Por honrosa delegação de meus companheiros, assumo agora o comando da Confederação das Associações Comerciais do Brasil. É distinção que me desvanece, mas que também me atribui grandes e graves responsabilidades.

Passo a presidir uma das mais antigas entidades nacionais que, além de representar os empresários brasileiros, é um dos mais importantes e eficientes instrumentos de defesa da cidadania. Ressalto esse aspecto porque sabemos todos o quanto vêm sendo sacrificados os direitos políticos e civis do indivíduo, em um país no qual Estado e Nação seguem caminhos diferentes, senão divergentes.

Somos histórica e essencialmente liberais. Nossas associações, criadas há mais de 170 anos, congregam democraticamente os empresários, com uma trabalhosa mas indeclinável missão: defender os interesses nacionais e promover o desenvolvimento, através da livre iniciativa e da economia de mercado. São práticas que as ideologias miúdas e a visão preconceituosa punham sob suspeita, mas que se impuseram, no mundo moderno, com os melhores caminhos do progresso econômico e social.

Ao contrário do que o nome parece indicar, as Associações não se ocupam apenas do comércio. Elas abrangem toda atividade, empresarial que, no passado, intitulava-se, genericamente, de comércio, porque os órgãos de registro dos atos empresariais chamam-se até hoje, no Brasil, juntas comerciais.

Assim, as Associações Comerciais e, por consequência natural a própria Confederação, reúnem por adesão voluntária, empresários do comércio, da indústria, da agricultura, de serviços, de instituições financeiras e também profissionais liberais ligados à atividade produtiva. Abrangem micro, pequenas, médias e grandes empresas.

A nossa base de operação é o município, no qual estamos presentes não só como representantes da atividade empresarial, mas também como entidades que se ligam, intimamente, às ações comunitárias, dando atenção especial às de natureza cívica, filantrópica e benemerente.

Somos hoje cerca de mil e seiscentas Associações Comerciais. Atuamos nos principais municípios brasileiros, mas também nos de pequeno e médio portes, os quais são considerados, por importantes estudos sociológicos, como as células sadias de nosso combalido organismo social.

Falamos em nome de mais de dois milhões de empresários, que formam a base de nosso sistema em todo o território nacional.

Minhas senhoras, meus senhores.

O senhor Presidente da República, Itamar Franco, nos deu o prazer e a honra de comparecer a esta solenidade.

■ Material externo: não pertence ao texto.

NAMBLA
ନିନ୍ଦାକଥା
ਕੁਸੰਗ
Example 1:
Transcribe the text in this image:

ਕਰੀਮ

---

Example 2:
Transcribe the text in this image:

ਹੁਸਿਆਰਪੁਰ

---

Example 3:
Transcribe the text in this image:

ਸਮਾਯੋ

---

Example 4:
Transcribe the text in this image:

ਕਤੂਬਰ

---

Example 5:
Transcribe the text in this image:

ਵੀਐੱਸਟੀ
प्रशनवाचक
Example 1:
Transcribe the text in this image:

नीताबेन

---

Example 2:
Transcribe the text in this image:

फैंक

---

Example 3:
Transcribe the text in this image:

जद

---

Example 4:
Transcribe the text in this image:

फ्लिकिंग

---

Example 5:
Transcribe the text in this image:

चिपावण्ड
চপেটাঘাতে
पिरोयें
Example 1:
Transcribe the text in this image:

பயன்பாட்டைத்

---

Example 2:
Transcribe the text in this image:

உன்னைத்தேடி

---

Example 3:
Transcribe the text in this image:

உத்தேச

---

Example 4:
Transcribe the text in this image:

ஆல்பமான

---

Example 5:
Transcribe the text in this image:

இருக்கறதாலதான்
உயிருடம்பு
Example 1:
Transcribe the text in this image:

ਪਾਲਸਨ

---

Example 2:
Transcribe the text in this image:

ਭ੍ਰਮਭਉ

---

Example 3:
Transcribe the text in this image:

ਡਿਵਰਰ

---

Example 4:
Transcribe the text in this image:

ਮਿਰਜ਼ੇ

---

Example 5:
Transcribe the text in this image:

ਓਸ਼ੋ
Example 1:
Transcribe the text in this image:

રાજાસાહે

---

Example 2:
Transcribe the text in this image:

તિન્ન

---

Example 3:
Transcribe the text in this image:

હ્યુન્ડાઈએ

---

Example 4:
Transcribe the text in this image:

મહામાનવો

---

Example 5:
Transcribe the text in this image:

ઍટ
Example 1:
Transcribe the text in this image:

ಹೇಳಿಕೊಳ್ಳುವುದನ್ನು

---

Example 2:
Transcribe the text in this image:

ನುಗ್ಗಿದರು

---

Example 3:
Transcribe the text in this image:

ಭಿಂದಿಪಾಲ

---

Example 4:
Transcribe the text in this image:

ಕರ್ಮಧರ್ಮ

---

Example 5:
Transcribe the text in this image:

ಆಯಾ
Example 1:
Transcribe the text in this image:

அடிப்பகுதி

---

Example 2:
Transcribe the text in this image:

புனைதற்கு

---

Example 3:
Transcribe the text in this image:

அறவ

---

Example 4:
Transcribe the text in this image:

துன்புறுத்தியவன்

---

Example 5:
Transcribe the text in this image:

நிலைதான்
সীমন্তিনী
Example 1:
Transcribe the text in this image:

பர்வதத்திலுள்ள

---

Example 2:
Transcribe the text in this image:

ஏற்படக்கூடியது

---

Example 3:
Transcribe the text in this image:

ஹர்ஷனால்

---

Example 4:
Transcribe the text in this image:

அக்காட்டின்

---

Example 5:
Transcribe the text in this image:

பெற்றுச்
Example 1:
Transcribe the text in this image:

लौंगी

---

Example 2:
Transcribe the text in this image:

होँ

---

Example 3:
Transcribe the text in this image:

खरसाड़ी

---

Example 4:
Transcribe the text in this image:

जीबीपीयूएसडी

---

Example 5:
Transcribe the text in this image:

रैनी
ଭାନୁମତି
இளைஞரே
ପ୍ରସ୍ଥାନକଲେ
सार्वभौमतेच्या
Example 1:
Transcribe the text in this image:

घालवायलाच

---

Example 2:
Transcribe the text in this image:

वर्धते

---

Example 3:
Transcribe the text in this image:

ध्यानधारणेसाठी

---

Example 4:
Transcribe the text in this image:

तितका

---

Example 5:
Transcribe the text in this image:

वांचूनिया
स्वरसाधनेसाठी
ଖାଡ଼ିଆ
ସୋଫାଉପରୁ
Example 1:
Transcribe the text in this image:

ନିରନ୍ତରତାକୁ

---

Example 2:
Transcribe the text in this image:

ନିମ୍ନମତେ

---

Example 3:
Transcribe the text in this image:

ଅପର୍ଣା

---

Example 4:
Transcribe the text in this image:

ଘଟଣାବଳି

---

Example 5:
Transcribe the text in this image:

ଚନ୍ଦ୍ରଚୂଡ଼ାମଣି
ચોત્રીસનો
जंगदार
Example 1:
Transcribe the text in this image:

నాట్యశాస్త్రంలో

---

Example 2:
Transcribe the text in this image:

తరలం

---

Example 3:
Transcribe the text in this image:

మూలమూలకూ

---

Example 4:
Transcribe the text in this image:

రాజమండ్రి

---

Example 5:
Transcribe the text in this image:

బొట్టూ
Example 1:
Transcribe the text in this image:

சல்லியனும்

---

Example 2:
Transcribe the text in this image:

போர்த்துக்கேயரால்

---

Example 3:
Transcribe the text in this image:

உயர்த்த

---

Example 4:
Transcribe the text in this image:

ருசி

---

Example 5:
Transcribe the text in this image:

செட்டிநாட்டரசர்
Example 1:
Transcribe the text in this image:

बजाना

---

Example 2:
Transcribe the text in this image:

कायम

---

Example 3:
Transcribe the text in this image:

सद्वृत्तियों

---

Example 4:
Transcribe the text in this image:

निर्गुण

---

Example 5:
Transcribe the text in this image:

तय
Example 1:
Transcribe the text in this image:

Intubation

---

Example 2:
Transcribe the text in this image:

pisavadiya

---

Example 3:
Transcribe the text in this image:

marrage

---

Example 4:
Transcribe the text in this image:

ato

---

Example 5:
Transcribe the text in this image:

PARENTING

Quero crer que a sua presença pode ser vista como um encorajador sinal de interesse e de reconhecimento pelo nosso trabalho, nos estados e municípios de todo o Brasil. Não devemos desiludi-lo. Seria incorreto. Não podemos desiludi-lo. Seria impatriótico.

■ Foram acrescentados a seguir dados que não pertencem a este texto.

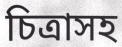
চিত্রাসহ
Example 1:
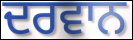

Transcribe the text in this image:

ਦਰਵਾਨ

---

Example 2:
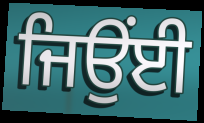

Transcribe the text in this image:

ਜਿਉਂਈ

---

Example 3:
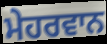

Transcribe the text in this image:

ਮੇਹਰਵਾਨ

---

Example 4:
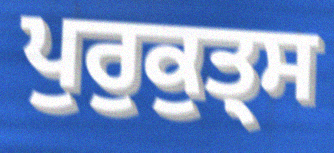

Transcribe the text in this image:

ਪੁਰੁਕੁਤ੍ਸ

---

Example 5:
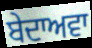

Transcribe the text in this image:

ਬੇਦਾਅਵਾ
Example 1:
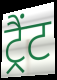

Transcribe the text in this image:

ट्रैंट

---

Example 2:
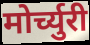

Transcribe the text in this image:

मोर्च्युरी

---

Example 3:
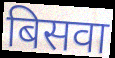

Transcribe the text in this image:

बिसवा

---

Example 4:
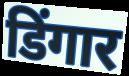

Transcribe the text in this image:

डिंगार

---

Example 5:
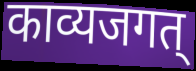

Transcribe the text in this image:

काव्यजगत्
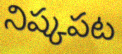
నిష్కపట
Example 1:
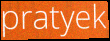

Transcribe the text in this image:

pratyek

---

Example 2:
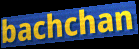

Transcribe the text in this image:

bachchan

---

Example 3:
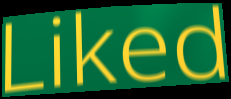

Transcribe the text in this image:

Liked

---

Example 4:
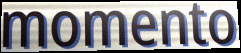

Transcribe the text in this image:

momento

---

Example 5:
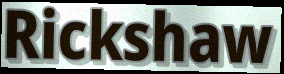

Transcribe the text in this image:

Rickshaw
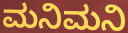
ಮನಿಮನಿ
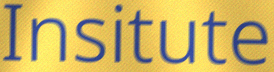
Insitute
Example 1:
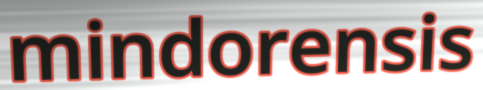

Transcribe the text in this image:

mindorensis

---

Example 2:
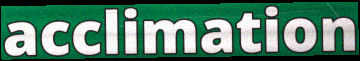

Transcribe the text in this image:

acclimation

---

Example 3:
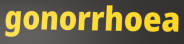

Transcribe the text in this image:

gonorrhoea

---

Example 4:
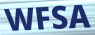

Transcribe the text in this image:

WFSA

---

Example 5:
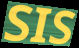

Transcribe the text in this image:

SIS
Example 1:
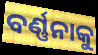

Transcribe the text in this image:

ବର୍ଣ୍ଣନାକୁ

É de registrar, ainda, o fato de estarem hoje conosco várias autoridades. Não acredito que elas aqui viessem caso tivéssemos, em algum momento, traído princípios ou frustrado expectativas. Recusamos a retórica do engano. Optamos, faz tempo, pela linguagem do destemor, da clareza e da mais completa sinceridade.

O Presidente Itamar Franco vive a riquíssima experiência de ter sido prefeito de uma cidade do interior. Acompanhou, com o rigor que lhe é habitual, o trabalho da Associação Comercial de seu município. Este tipo de vivência muitas vezes falta nos centros de poder, que pretendem nos desconhecer porque não participamos das estruturas corporativas, herdadas do estado centralista – lamentável herança deixada pelo fascismo.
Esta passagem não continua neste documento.